The USA men’s soccer team lost 2-1 to Trinidad and Tobago thus failing to qualify for the 2018 world cup, my question is, how did they kick an extra point without even scoring a touchdown? Every four years the world cup happens and the american men do alright and it’s kind of exciting and people go to watch parties and learn about off-sides and that soccer fields are bigger than football fields and they recognize some of the names from playing stupid amounts of FIFA in college and the like. And then radio and tv hosts will say this is the world cup that will finally get americans to like soccer. Then the US get eliminated and people would rather talk to their in-laws about their life-sucking jobs than talk to their best friends about kicking balls instead of throwing them. So the question is, how can we get Americans to like soccer?
For starters, you have to read an article by someone like who me who cares about soccer only slightly more than he cares about his 2nd cousin’s Little League game.
Let’s make the world cup every year instead of every four. The olympics are every four years because it is such an ordeal costing billions of dollars it would be impossible to do it every year. But the World Cup, while it is a special event, don’t give me the argument that it wouldn’t be as special if it happened every year. Have you heard of the Superbowl? Most Americans would give all the soccer balls in the world to have a Superbowl every day, or at least every Sunday. I understand it’s never going to happen but perhaps the world soccer federation (if that is a thing) can bend the rules like Beckham and make it work.
The only soccer moment I remember in my life is that time when Zinedine Zedane headbutted Marco Materazzi in the world cup. For some strange reason, they allow players to all out fight in hockey, it seems absurd, but I will always remember that head butt. So let’s do that more. Also have more players with names with alliteration in them.

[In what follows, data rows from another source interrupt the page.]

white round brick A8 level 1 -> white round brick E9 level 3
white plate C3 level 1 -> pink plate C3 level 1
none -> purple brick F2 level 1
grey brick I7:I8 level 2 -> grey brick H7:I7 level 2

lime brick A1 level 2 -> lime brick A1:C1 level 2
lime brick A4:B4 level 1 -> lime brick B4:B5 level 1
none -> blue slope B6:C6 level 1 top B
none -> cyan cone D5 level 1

Lastly, consider giving up because despite vast amounts of research suggesting the dangers of football, Americans will always like it more than soccer. And despite the NBA dominated by only two teams leaving 28 other teams to fight towards mediocrity, Americans will always like basketball more than soccer. And despite baseball games taking the same amount of time as it would take to fly across the country and then wait in line at the DMV, Americans will always like baseball more than soccer. Hockey of course is just soccer with a thousand times more action with everyone moving faster and more effortlessly. By all means keep trying to find ways to attract Americans to soccer, just don’t count on it.